The Deputy President sounds like a leader fully consumed by hubris

SATURDAY, FEBRUARY 27, 2016
Deputy President William Ruto addresses a crowd in Kericho on February 17, 2016. There is something most Kenyans hardly understand. It is that most politicians perceive ordinary Kenyans as mere pawns in a larger political chess game. PHOTO | TONNY OMONDI | NATION MEDIA GROUP

Deputy President William Ruto addresses a crowd in Kericho on February 17, 2016. There is something most Kenyans hardly understand. It is that most politicians perceive ordinary Kenyans as mere pawns in a larger political chess game. PHOTO | TONNY OMONDI | NATION MEDIA GROUP 

By GODWIN MURUNGA

This column cannot accurately express my hearty laughter when I read that the Deputy President had gone personal on Senator Gideon Moi. 

Not only did he allegedly dismiss the Senator as uncircumcised, he went around attacking others with the hubris he usually puts on when he wants to belittle someone.

There is something most Kenyans hardly understand. It is that most politicians perceive ordinary Kenyans as mere pawns in a larger political chess game. 

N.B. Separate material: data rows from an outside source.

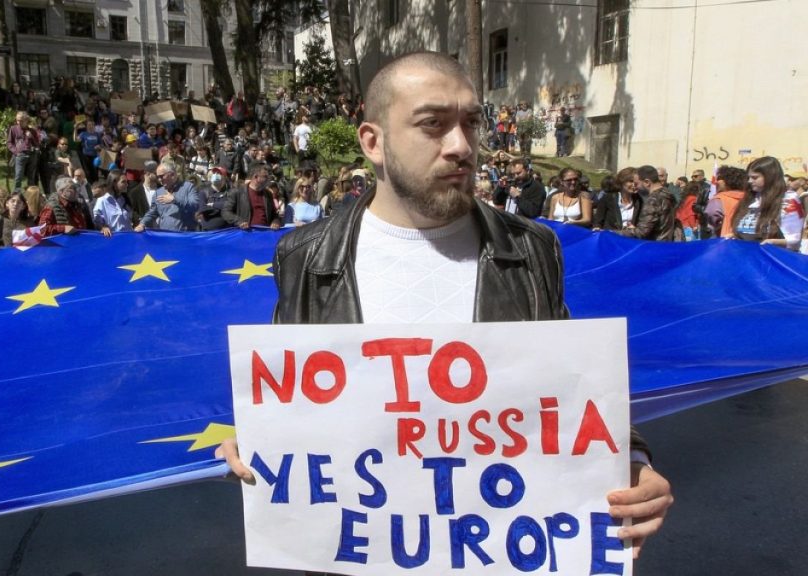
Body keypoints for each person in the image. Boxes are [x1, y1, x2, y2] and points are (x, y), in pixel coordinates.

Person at [217, 52, 671, 559]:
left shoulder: (531, 248)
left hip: (499, 555)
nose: (461, 146)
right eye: (433, 125)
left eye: (471, 123)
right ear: (373, 142)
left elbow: (563, 388)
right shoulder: (305, 255)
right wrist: (257, 439)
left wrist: (629, 462)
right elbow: (297, 401)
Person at [732, 156, 805, 250]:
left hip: (772, 260)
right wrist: (734, 237)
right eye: (748, 177)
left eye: (755, 177)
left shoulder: (788, 201)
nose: (749, 181)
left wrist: (772, 242)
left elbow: (794, 241)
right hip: (747, 259)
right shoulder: (750, 199)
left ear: (769, 177)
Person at [135, 160, 201, 232]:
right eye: (158, 177)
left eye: (162, 176)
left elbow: (195, 206)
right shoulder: (158, 192)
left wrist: (174, 200)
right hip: (166, 237)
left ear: (172, 174)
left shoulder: (188, 187)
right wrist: (142, 224)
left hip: (184, 236)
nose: (159, 180)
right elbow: (152, 213)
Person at [619, 165, 680, 242]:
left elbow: (641, 233)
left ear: (647, 182)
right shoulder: (668, 194)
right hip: (668, 244)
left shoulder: (653, 200)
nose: (635, 187)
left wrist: (613, 233)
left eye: (637, 184)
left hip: (654, 247)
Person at [222, 164, 282, 230]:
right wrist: (239, 221)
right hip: (245, 233)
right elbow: (226, 212)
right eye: (265, 177)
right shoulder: (237, 192)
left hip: (265, 234)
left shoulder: (268, 194)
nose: (268, 180)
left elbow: (274, 214)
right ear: (256, 177)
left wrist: (275, 221)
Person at [705, 165, 748, 239]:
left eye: (719, 179)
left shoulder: (719, 199)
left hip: (725, 238)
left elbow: (711, 214)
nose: (716, 182)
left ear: (726, 181)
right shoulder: (750, 198)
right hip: (745, 239)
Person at [7, 111, 41, 190]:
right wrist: (16, 151)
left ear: (26, 120)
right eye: (17, 120)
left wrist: (31, 137)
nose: (18, 122)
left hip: (32, 154)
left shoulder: (32, 130)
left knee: (31, 177)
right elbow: (9, 143)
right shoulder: (13, 128)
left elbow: (37, 144)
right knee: (18, 176)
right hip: (20, 155)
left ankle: (30, 194)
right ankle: (16, 193)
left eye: (21, 120)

To them, the political game has nothing to do with us. Indeed, the game will go on with or without us.

Our views do not count. Since we are not part of the game, our presence is considered of total nuisance or merely as incidental to the whole political process.

Politics is, therefore, a game of the big boys. They are mostly male and moneyed.

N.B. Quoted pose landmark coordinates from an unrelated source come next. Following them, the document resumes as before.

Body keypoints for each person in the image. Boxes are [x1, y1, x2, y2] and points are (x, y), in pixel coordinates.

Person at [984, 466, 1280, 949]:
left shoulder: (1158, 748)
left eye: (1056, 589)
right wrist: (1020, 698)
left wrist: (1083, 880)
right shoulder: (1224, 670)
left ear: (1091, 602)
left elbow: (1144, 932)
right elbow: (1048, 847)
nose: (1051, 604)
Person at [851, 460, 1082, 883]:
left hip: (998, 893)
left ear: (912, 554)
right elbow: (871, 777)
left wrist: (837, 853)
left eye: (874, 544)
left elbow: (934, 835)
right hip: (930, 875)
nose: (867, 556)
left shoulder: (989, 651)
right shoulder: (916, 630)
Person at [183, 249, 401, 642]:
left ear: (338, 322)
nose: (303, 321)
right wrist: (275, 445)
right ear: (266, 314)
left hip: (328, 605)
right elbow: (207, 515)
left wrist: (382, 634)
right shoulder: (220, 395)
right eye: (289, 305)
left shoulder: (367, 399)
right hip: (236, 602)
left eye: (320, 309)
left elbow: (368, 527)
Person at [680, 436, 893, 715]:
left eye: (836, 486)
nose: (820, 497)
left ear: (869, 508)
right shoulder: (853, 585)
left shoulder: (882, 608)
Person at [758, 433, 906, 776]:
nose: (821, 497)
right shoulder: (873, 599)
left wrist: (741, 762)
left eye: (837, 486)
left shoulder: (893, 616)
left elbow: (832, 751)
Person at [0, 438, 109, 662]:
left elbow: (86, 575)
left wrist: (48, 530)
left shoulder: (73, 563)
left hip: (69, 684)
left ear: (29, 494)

Of course, there are a few females, preferably those related to this particular male power structure.

But they engage in the game on condition that they behave like the big boys and, where needed, defer to them.

Therefore, the rules are gendered and they privilege the boys.

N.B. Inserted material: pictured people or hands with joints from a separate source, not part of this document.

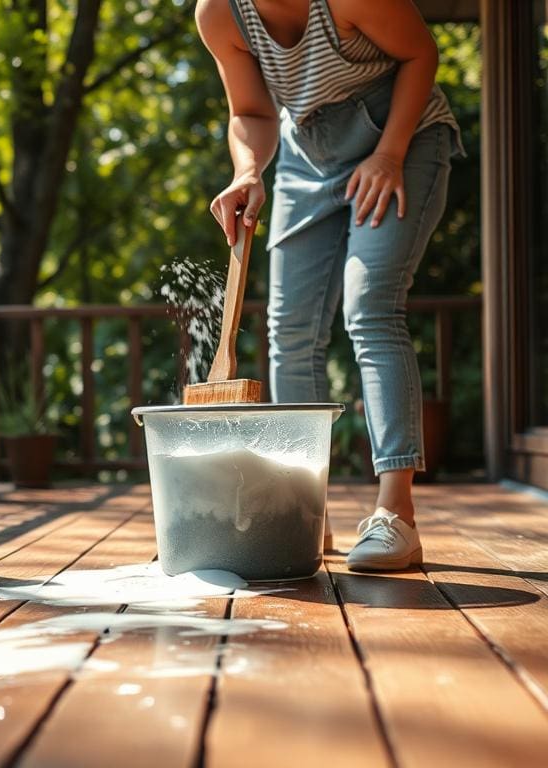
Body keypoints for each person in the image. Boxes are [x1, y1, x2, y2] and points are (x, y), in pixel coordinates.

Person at [194, 0, 464, 571]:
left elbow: (421, 53)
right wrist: (247, 171)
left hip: (402, 136)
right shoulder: (220, 14)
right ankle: (303, 513)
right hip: (306, 154)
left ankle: (397, 515)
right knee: (288, 329)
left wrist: (388, 155)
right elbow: (252, 112)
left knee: (370, 308)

Overall, the big boys see ordinary people as expendable and themselves as indispensable.

VOTE ENTITLEMENT

To be blunt, we are like toilet paper to them. Our role is to service their periodic fifth year visit to the toilet where we get dumped into the sewerage.

This explains why the big guys have a sense of entitlement to our vote. They own your vote. While they appreciate you have a right to cast it, they know they will determine whether the vote counts. 

When they are not making sure your vote does not count, the boys have devised strategies to keep the vote safely in their corner.

They keep it in an ethnic hole where they are self-appointed gatekeepers. They view us like they do a herd of sheep.

We are supposed to be docile supplicants to their dictates, exhibiting every element of a herd mentality. And so, we sheepishly follow them to the guillotine.

What is funny is that one ethnic herd often expresses surprise that some other communities have rejected the herd mentality.

They loudly wonder how stupid they, in this case the Luhyia, do not prioritise an ethnic herd mentality.

Each time the DP has visited Luhyialand, he has aimed to remind them that they are silly to expect the presidency yet they do not like being herded by one ethnic boss-man.

It is for this reason he has been summoning some pretenders to Eldoret urging them to herd the community on his behalf.

The surprise the DP shows when rejected was in evidence last week.

EXPENDABLE

You see, our big boys get surprised when ordinary people suggest to them that the equation is the other way round; that we are indispensable and they are expendable.

This is what the Kericho voters seemed to be suggesting to the DP; they suggested that they have a large pool of politicians and parties to select from.

They tried this experiment with the MCA in Bomet and the reaction from the top was immediate and earth-shaking.

The DP came down to implore them but emphasised they should never embarrass him again.

Now they want to try it at the Senator level.

Annoyed at this unspeakable experiment by pawns who do not appreciate their place on the chessboard, the DP allegedly uttered insanities at his rival colleagues during the visit.

It is Thandika Mkandawire who writes about choice-less democracy.

He argues that in Africa, the big men believe in choosing their own voters. The DP, it seems, believes in this twisted logic.

For him, the turn for the Moi family to own the Kericho votes is long gone. He carries a sense of entitlement to your votes.

Godwin R. Murunga is a senior research fellow in the Institute for Development Studies, University of Nairobi.